> THE RECORDS
----
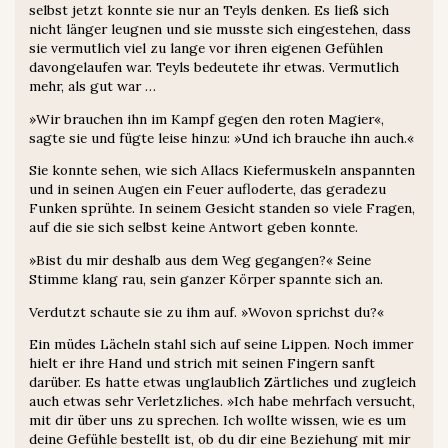
selbst jetzt konnte sie nur an Teyls denken. Es ließ sich
nicht länger leugnen und sie musste sich eingestehen, dass
sie vermutlich viel zu lange vor ihren eigenen Gefühlen
davongelaufen war. Teyls bedeutete ihr etwas. Vermutlich
mehr, als gut war …
»Wir brauchen ihn im Kampf gegen den roten Magier«,
sagte sie und fügte leise hinzu: »Und ich brauche ihn auch.«
Sie konnte sehen, wie sich Allacs Kiefermuskeln anspannten
und in seinen Augen ein Feuer aufloderte, das geradezu
Funken sprühte. In seinem Gesicht standen so viele Fragen,
auf die sie sich selbst keine Antwort geben konnte.
»Bist du mir deshalb aus dem Weg gegangen?« Seine
Stimme klang rau, sein ganzer Körper spannte sich an.
Verdutzt schaute sie zu ihm auf. »Wovon sprichst du?«
Ein müdes Lächeln stahl sich auf seine Lippen. Noch immer
hielt er ihre Hand und strich mit seinen Fingern sanft
darüber. Es hatte etwas unglaublich Zärtliches und zugleich
auch etwas sehr Verletzliches. »Ich habe mehrfach versucht,
mit dir über uns zu sprechen. Ich wollte wissen, wie es um
deine Gefühle bestellt ist, ob du dir eine Beziehung mit mir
----
> ACTIVITY
Copy the text from the beginning of the entries through the line containing "mehr, als gut war …". Leave out the pictures.

> THE COMPLETED TASK
selbst jetzt konnte sie nur an Teyls denken. Es ließ sich
nicht länger leugnen und sie musste sich eingestehen, dass
sie vermutlich viel zu lange vor ihren eigenen Gefühlen
davongelaufen war. Teyls bedeutete ihr etwas. Vermutlich
mehr, als gut war …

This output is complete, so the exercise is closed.